March 28th, 2016

5 Tips to Sustain You in the Query Trenches

Kathryn Craft

Turning Whine Into Gold

Writing bestows faith. It’s easy to believe we might succeed when with each draft we can see our work improving. So it makes sense that we unravel a bit when we must trust that we have done enough, and it is time to query.

It is such an exciting time.

It is such a vulnerable time.

It is such an anxiety-producing time.

Because stampeding all over your dream for your novel is an army of Orcs that arose from the black slime of Factors Outside Your Control: Assessment of your talent or preparedness. Response to your hook. Perception of salability. Hidden personal tastes. Shifts in trends, shake-ups at publishing houses, bad news from Barnes & Noble, another Amazon feud.

The potential worries are legion. But it isn’t the things you can’t control that cause the black slime. It’s your reaction to them.

“Sometimes, despite our best efforts and positive thinking, health, fortune, and/or peace elude us. But the one thing we do have absolute control over is the quality of our days. Even when we’re grief stricken, racked with pain, sick from worry, deeply depressed, squeezed by circumstances—how we greet, meet, and complete each day is our choosing. We hate to hear this.”

—Sarah Ban Breathnach

We hate not knowing. But letting fear get the best of you can cause you to turn on the very people whose support you are seeking: the agents. I have heard so many aspiring writers whine about the very agents they hope will foster their careers—in public and on social media—that I can only hope karma has turned a deaf ear.

Here are five tips to help you rise above the slime when living in the query trenches.

  1. Divorce your effort from the product you’re selling.

No one will ever be able to repay you for the years you spent honing your craft, whether that was in preparing one novel, writing eight novels, or getting an MFA. You chose your internship, it is now behind you, and no one owes you anything for it. With any luck you spent less than what a doctor paid for his training, and no one will pay him back either. For every decision you make from here on out you need to be facing toward your future career, not toward the past.

◆ **Task objective**: Reproduce the entire post on surviving the query trenches word for word, from the date at the top through its final sentence. The material after this text comes from a different source.

◆ **Recorded information**:

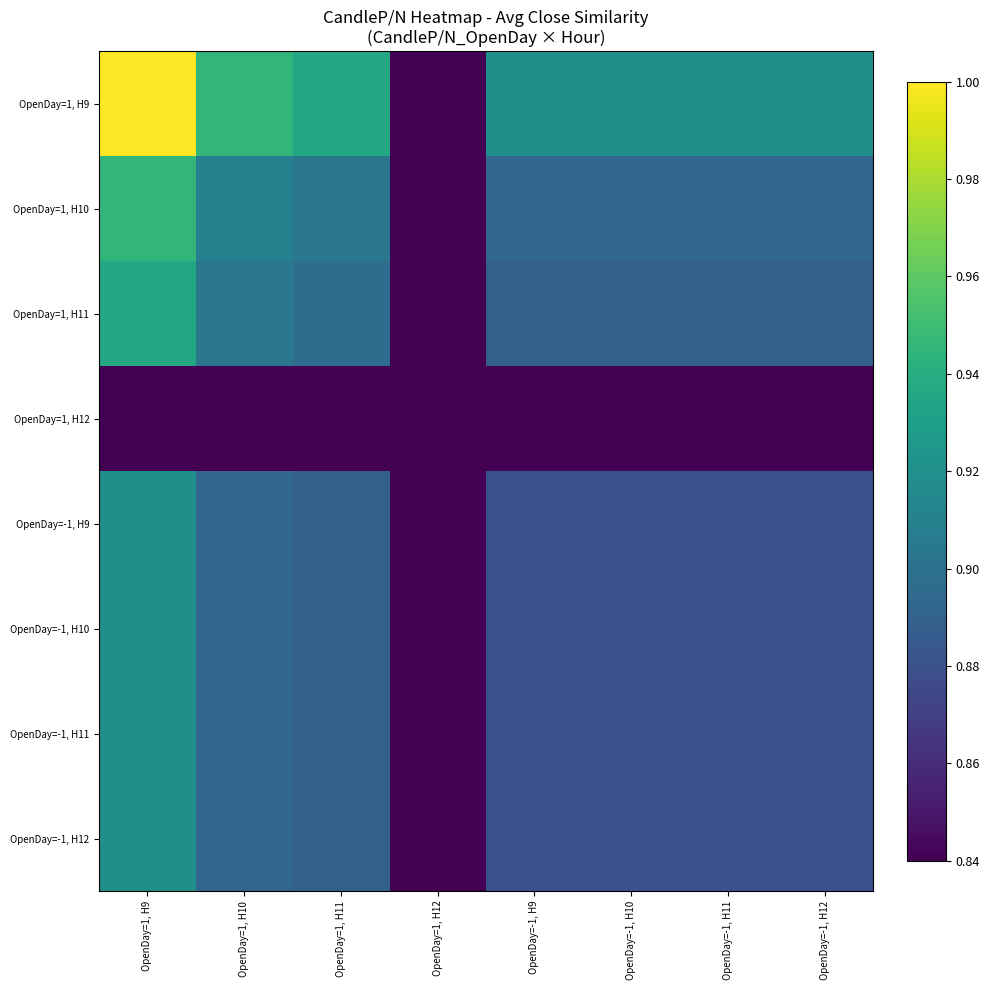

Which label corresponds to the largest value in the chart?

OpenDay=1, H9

◆ **Finished exercise**:
March 28th, 2016

5 Tips to Sustain You in the Query Trenches

Kathryn Craft

Turning Whine Into Gold

Writing bestows faith. It’s easy to believe we might succeed when with each draft we can see our work improving. So it makes sense that we unravel a bit when we must trust that we have done enough, and it is time to query.

It is such an exciting time.

It is such a vulnerable time.

It is such an anxiety-producing time.

Because stampeding all over your dream for your novel is an army of Orcs that arose from the black slime of Factors Outside Your Control: Assessment of your talent or preparedness. Response to your hook. Perception of salability. Hidden personal tastes. Shifts in trends, shake-ups at publishing houses, bad news from Barnes & Noble, another Amazon feud.

The potential worries are legion. But it isn’t the things you can’t control that cause the black slime. It’s your reaction to them.

“Sometimes, despite our best efforts and positive thinking, health, fortune, and/or peace elude us. But the one thing we do have absolute control over is the quality of our days. Even when we’re grief stricken, racked with pain, sick from worry, deeply depressed, squeezed by circumstances—how we greet, meet, and complete each day is our choosing. We hate to hear this.”

—Sarah Ban Breathnach

We hate not knowing. But letting fear get the best of you can cause you to turn on the very people whose support you are seeking: the agents. I have heard so many aspiring writers whine about the very agents they hope will foster their careers—in public and on social media—that I can only hope karma has turned a deaf ear.

Here are five tips to help you rise above the slime when living in the query trenches.

  1. Divorce your effort from the product you’re selling.

No one will ever be able to repay you for the years you spent honing your craft, whether that was in preparing one novel, writing eight novels, or getting an MFA. You chose your internship, it is now behind you, and no one owes you anything for it. With any luck you spent less than what a doctor paid for his training, and no one will pay him back either. For every decision you make from here on out you need to be facing toward your future career, not toward the past.